Arriving at Lake McDonald Lodge (still closed for the season), we found the weather to be pleasant, temperatures in the 30’s. The parking lot had many vehicles filled with people, who would take advantage of the day to cycle on the Going to the Sun Road. Our intention was otherwise. We were going to leave the trail and explore the forest. For information on the hike, read E’s Mystery in the Rainforest.
Spring, like all seasons, is a special time in Glacier. At lower elevations snow is patchy and the forest floor is covered in a thick spongy mat of moss. The dampness seems to absorb all sound. The silence is interrupted only by the honking of geese, the tapping of the woodpecker, and the occasional songbird. This makes one feel as though they have found a new unexplored world.

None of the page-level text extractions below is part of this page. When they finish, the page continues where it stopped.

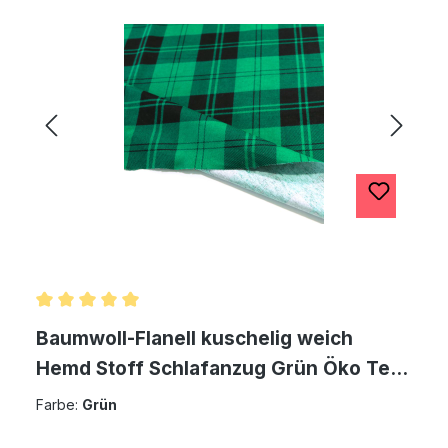
Durchschnittliche Bewertung von 5 von 5 Sternen
Baumwoll-Flanell kuschelig weich
Hemd Stoff Schlafanzug Grün Öko Tex
Meterware
Farbe:
Grün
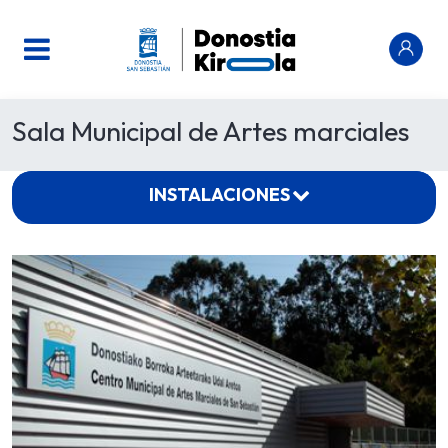
Sala Municipal de Artes marciales
INSTALACIONES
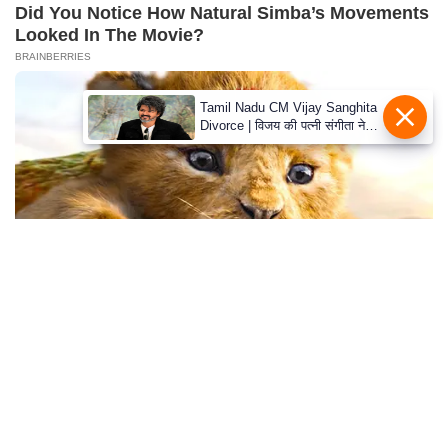
S
Did You Notice How Natural Simba’s Movements
Looked In The Movie?
O
BRAINBERRIES
u
r
Tamil Nadu CM Vijay Sanghita
T
Divorce | विजय की पत्नी संगीता ने
e
वापस ली तलाक की अर्जी, कोर्ट ने
मामले को किया निपटाया
a
m
E
x
p
e
r
It's Not Your Typical Family: Each Member Has
t
This Unique Trait!
P
BRAINBERRIES
a
n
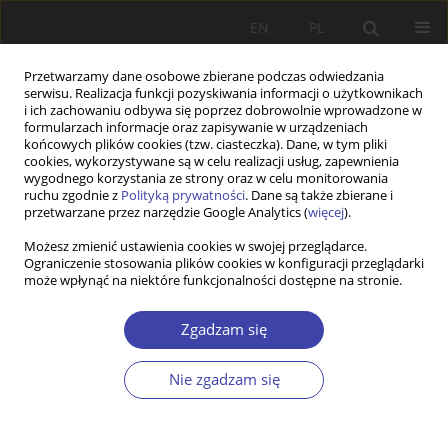
EN
PL
Przetwarzamy dane osobowe zbierane podczas odwiedzania
serwisu. Realizacja funkcji pozyskiwania informacji o użytkownikach
i ich zachowaniu odbywa się poprzez dobrowolnie wprowadzone w
formularzach informacje oraz zapisywanie w urządzeniach
końcowych plików cookies (tzw. ciasteczka). Dane, w tym pliki
cookies, wykorzystywane są w celu realizacji usług, zapewnienia
Autor
Janusz Dąbrowski
wygodnego korzystania ze strony oraz w celu monitorowania
ruchu zgodnie z
Polityką prywatności
. Dane są także zbierane i
przetwarzane przez narzędzie Google Analytics (
więcej
).
RECENZJA
Możesz zmienić ustawienia cookies w swojej przeglądarce.
Czy neoliberalizm jest już passé?
Ograniczenie stosowania plików cookies w konfiguracji przeglądarki
może wpłynąć na niektóre funkcjonalności dostępne na stronie.
Janusz Dąbrowski
Problemy Polityki Społecznej 2009;12:241-251
Zgadzam się
Statystyki
Artykuł
(PDF)
Nie zgadzam się
FORUM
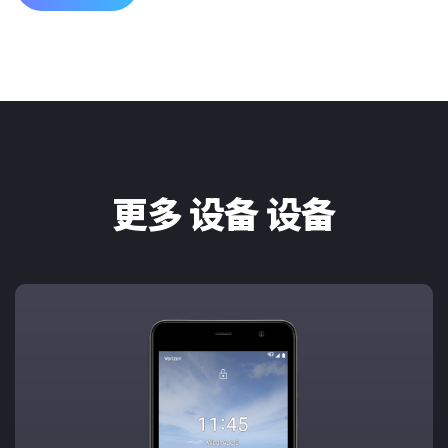
更多 设备 设备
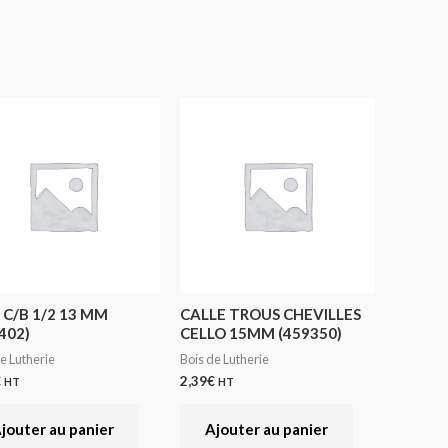
C/B 1/2 13 MM
CALLE TROUS CHEVILLES
402)
CELLO 15MM (459350)
e Lutherie
Bois de Lutherie
€
2,39
€
HT
HT
jouter au panier
Ajouter au panier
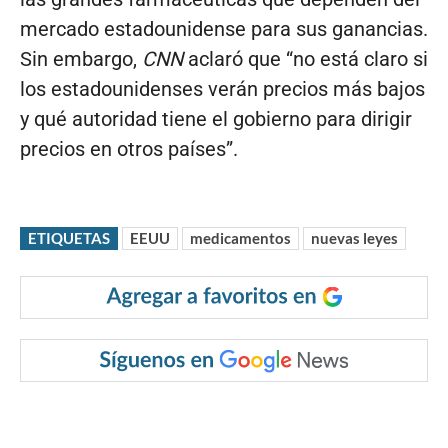
mercado estadounidense para sus ganancias.
Sin embargo,
CNN
aclaró que “no está claro si
los estadounidenses verán precios más bajos
y qué autoridad tiene el gobierno para dirigir
precios en otros países”.
ETIQUETAS
EEUU
medicamentos
nuevas leyes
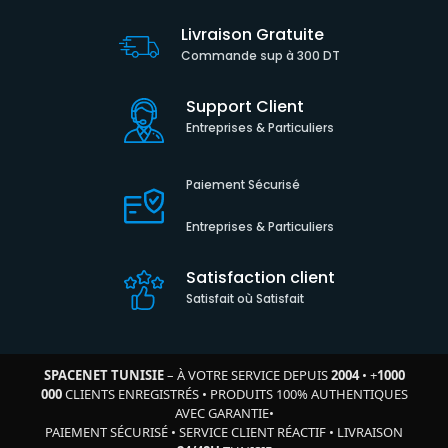
Livraison Gratuite
Commande sup à 300 DT
Support Client
Entreprises & Particuliers
Paiement Sécurisé
Entreprises & Particuliers
Satisfaction client
Satisfait où Satisfait
SPACENET TUNISIE
– À VOTRE SERVICE DEPUIS
2004
•
+
1000
000
CLIENTS ENREGISTRÉS
•
PRODUITS 100% AUTHENTIQUES
AVEC GARANTIE
•
PAIEMENT SÉCURISÉ
•
SERVICE CLIENT RÉACTIF
•
LIVRAISON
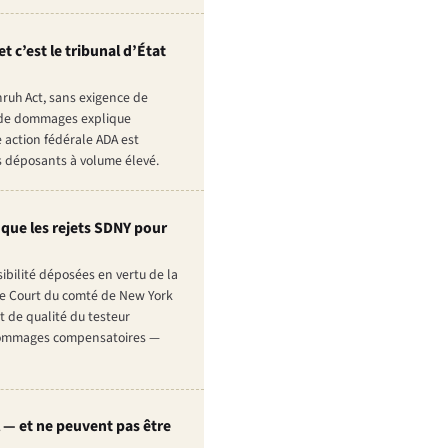
t c’est le tribunal d’État
Unruh Act, sans exigence de
ur de dommages explique
 action fédérale ADA est
es déposants à volume élevé.
que les rejets SDNY pour
ibilité déposées en vertu de la
e Court du comté de New York
 de qualité du testeur
es dommages compensatoires —
 — et ne peuvent pas être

Last year, at this time, I climbed the Lincoln Lake Trail up to the snowline. Pausing for a while on this trail, I experienced, perhaps for the only time, silence. It was an absolute lack of sound, an experience of just being.
Back to today. Arriving at McDonald Creek, a raging torrent fueled by the melting snow pack, we watched a lone Harlequin Duck in the rapids. Floating and then diving in the, as M would say, deadly powerful water, it was oblivious to the danger. It just lived where and did what it did because it was a Harlequin Duck.
I am reminded of a trip to the Smokies, taken when I was five years old. My family kept saying, “Look at the rapids.” I looked and looked for the rabbits. Finally I could see them quickly surfacing and diving in the deadly powerful water. I can see whatever I want to see!
Arriving back at the trailhead, we removed our packs and headed back home. My Italian hiking boots (not from China) had performed well. Our legs felt used, and we were all falling asleep on the way home. The outing was a success after all.
Last night I read an article on the benefits and abundant opportunities we are fortunate to have of hiking in the grandeur of the Rockies. The article referenced a quote that said exercise was the Cheapest Medicine. Today we medicated ourselves both physically and mentally.